Segundo a proposta, o cadastro será um registro público com informações georreferenciadas capazes de identificar barreiras que dificultam o exercício dos direitos das pessoas com deficiência, conforme estabelece o Estatuto da Pessoa com Deficiência.
Entre os objetivos estão a padronização e integração de dados dos sistemas municipais, o incentivo à realização de estudos e pesquisas e a ampliação da transparência das ações públicas, com divulgação de dados e indicadores em formatos acessíveis.
O projeto também prevê a integração das informações com o Cadastro Nacional de Inclusão, buscando alinhar a iniciativa municipal às diretrizes federais.
Na justificativa, o autor afirma que a falta de dados integrados pode dificultar o planejamento e a execução de políticas públicas direcionadas às pessoas com deficiência.
Programa “Gestante Informada”
Já o Projeto de Lei 187/2026 cria o Programa Municipal “Gestante Informada”, voltado à orientação educativa, ao acolhimento e ao acompanhamento informativo de gestantes e puérperas atendidas pela rede pública de saúde.
A proposta prevê ações educativas sobre temas relacionados à gestação, incluindo as diferenças entre parto natural e cesariana, sinais de risco, aleitamento materno, saúde mental da mãe, direitos da gestante e prevenção da violência obstétrica.
O programa também contempla o acolhimento de mães e familiares em situações de perda gestacional, natimorto ou óbito neonatal, além de orientações sobre planejamento familiar e saúde reprodutiva.
As atividades poderão ser realizadas durante consultas individuais ou por meio de palestras e rodas de conversa.
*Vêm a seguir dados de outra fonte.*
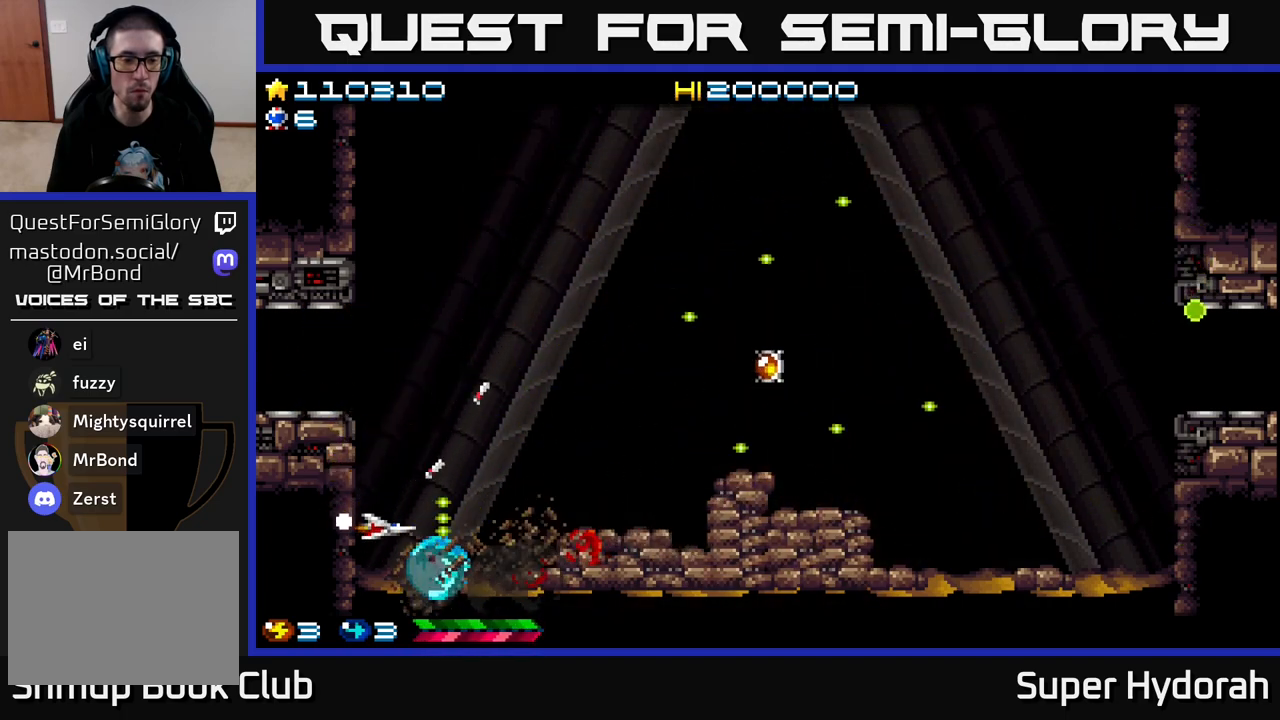
{"buttons": ["A", "DPAD_UP", "DPAD_RIGHT"], "left_stick": "center", "events": [[200, "DPAD_RIGHT", "down"], [467, "DPAD_UP", "down"]]}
A proposta estabelece prioridade para gestantes em situação de vulnerabilidade social ou que apresentem risco gestacional.
O texto considera ainda as diretrizes do Sistema Único de Saúde (SUS) e da Rede Alyne, política nacional voltada à atenção integral à saúde materna e infantil.
Segundo a justificativa apresentada pelo vereador, o acesso à informação na área da saúde pode contribuir para ampliar a autonomia das mulheres e auxiliar na prevenção de riscos durante a gestação e o período pós-parto.
Próximas etapas
Com a aprovação dos pareceres na Comissão de Finanças, os dois projetos ainda serão analisados por outras comissões antes de serem encaminhados para votação em Plenário.
O Projeto de Lei 156/2026 será avaliado pela Comissão de Cidadania. Já o Projeto de Lei 187/2026 passará pela Comissão de Saúde.